中国企業の躍進と、市場での存在感の大きさが際立った「CE China」で、来場者の注目を集めていたのが、仮想現実(VR)や拡張現実(AR)関連製品だった。市場が急速に広がる中で、日本勢はどう勝ち抜いていくのか。(「週刊ダイヤモンド」編集部 中村正毅)
独ベルリン市内で毎年9月に開催される、世界最大級の国際家電展示会「IFA」。
その姉妹イベントと位置づける「CE China」が4月20日から、中国・深セン市中心部のコンベンションセンターで初めて催された。
深セン市の人口は約1100万人。通信機器大手の華為技術(ファーウェイ)や中興通訊(ZTE)のほか、米アップルからiPhoneの製造を受託する鴻海精密工業(フォックスコン)などが生産拠点を構える、中国でも有数の工業都市だ。
さらに、中小型液晶を手掛ける、天馬微電子などディスプレイ関連会社や、スマートフォンの設計・開発を担う「独立系デザインハウス(IDH)」も数多く、情報通信分野における先端技術の集積地にもなっている。
中国企業の躍進と、市場での存在感の大きさを、改めて示す格好になったCE Chinaで、来場者の注目を集めていたのが、仮想現実(VR)、拡張現実(AR)関連製品だ。

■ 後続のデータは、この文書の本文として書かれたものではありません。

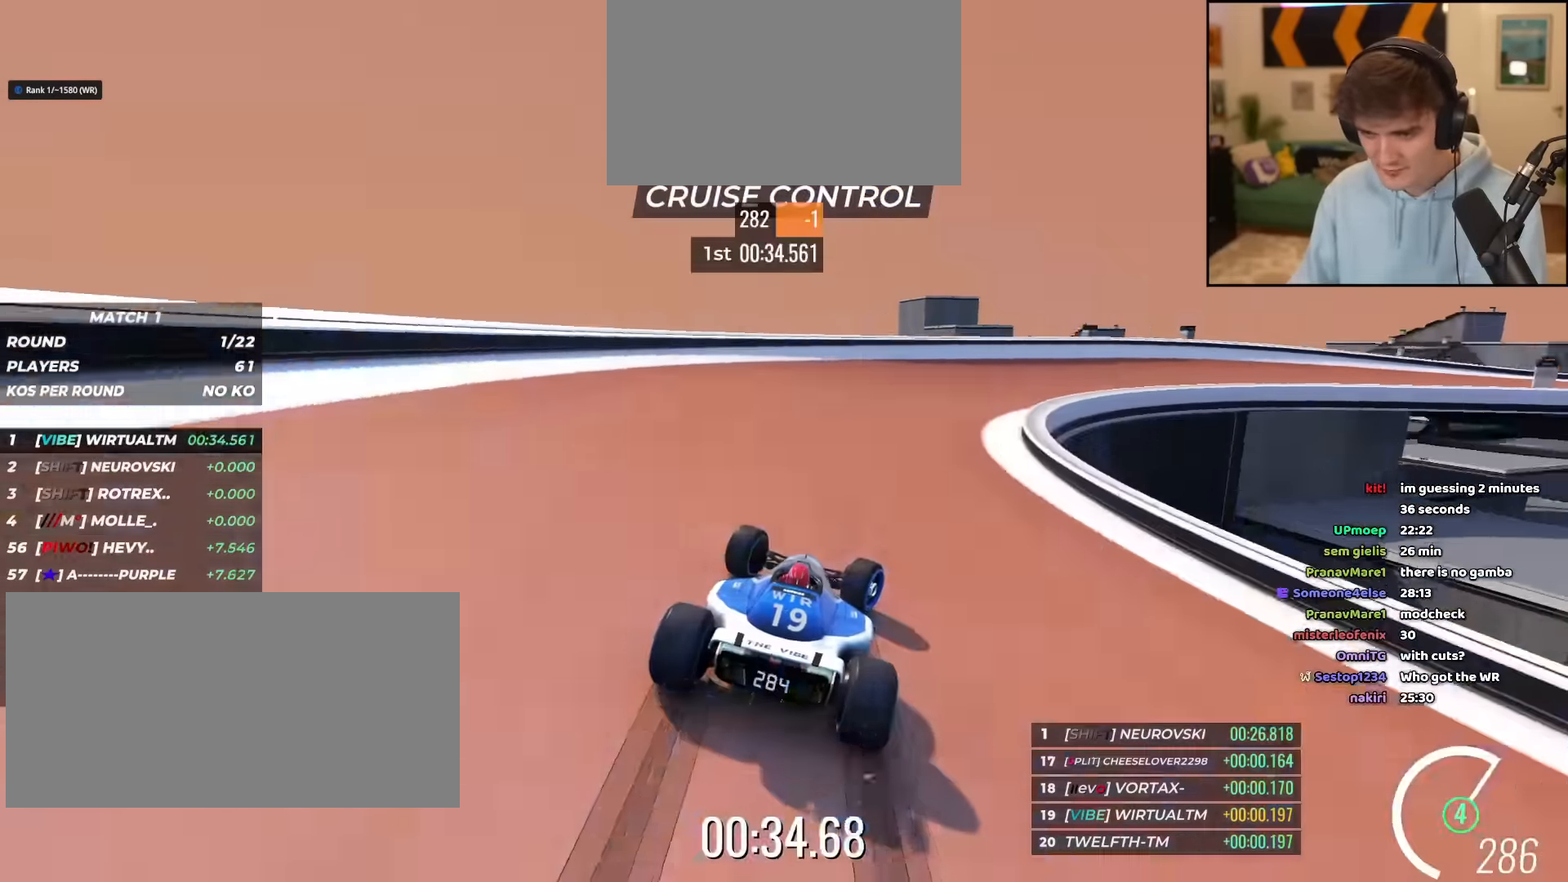
{"keys": ["right", "up"], "events": []}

中でも、2015年に深セン市に設立されたスターアップ企業である、トト社(Dlodlo)のVRゴーグル「H1」は、異彩を放っていた。
回転や加速度など9軸のセンサーを内部に搭載しながら、価格は実に79ドル(約8600円)。機器とは別に、スマートフォンをゴーグル前面に取り付け、映像を楽しむタイプではあるものの、市場の「草創期」に付ける価格としては、目を見張るものがある。

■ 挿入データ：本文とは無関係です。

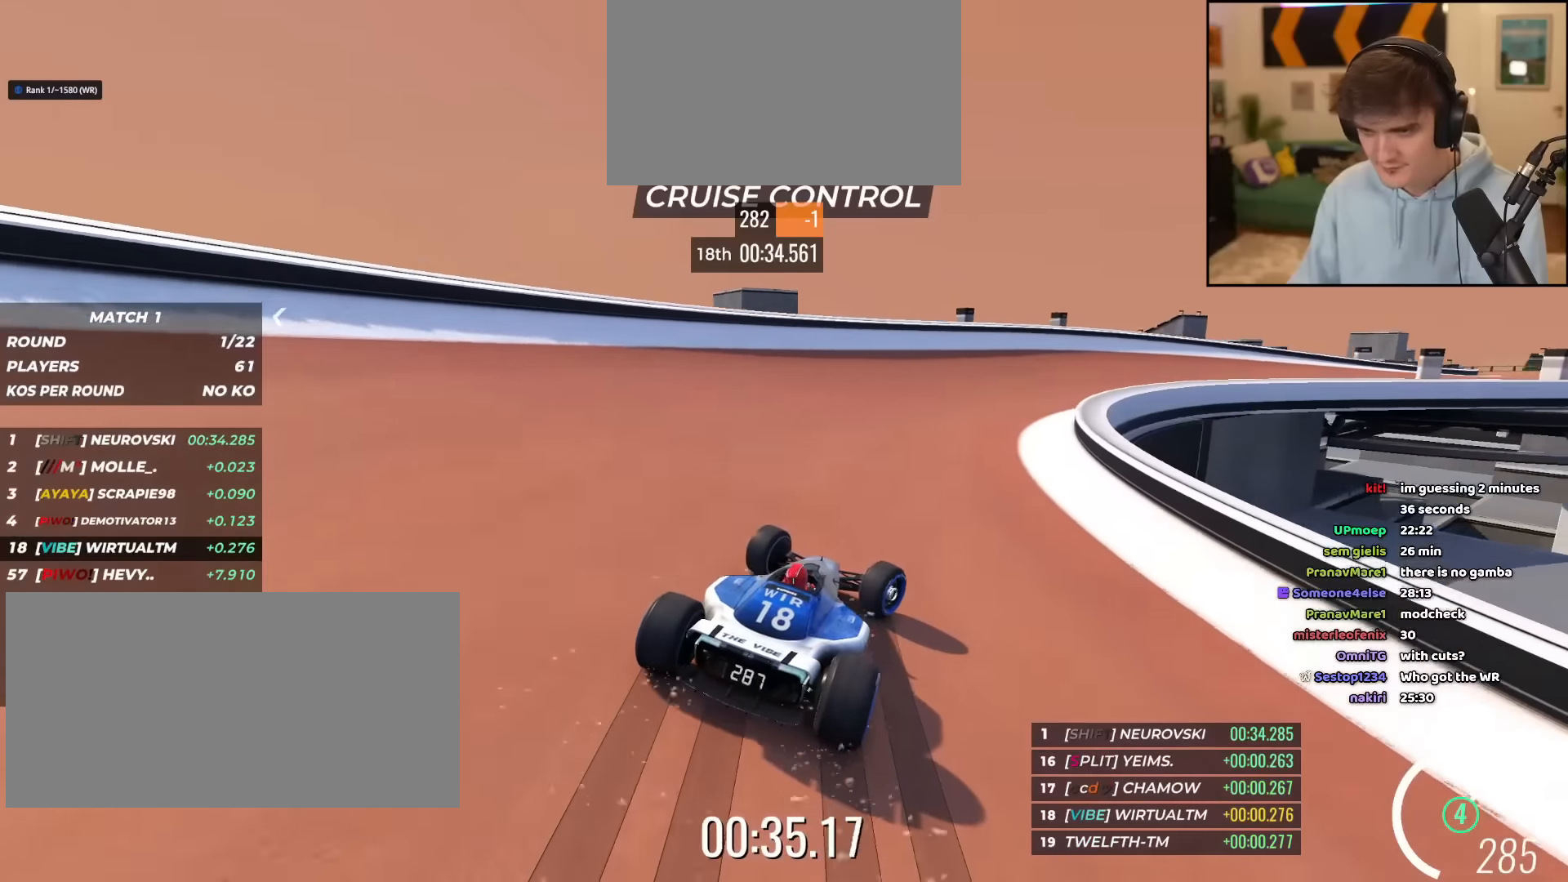
{"keys": ["right", "up"], "events": []}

さらにトト社は、展示会場でサングラスのような形状のVRグラス「V1」の試作品も、参考展示した。重さは78gと、既存のヘッドマウント型のVR製品に比べ3分の1以下という。
同社は、詳しい仕様や製品の投入時期などは年内に発表するとしているが、日本ではすでに大手商社の双日グループと販売代理店契約を結んでおり、17年に発売する計画を立てている。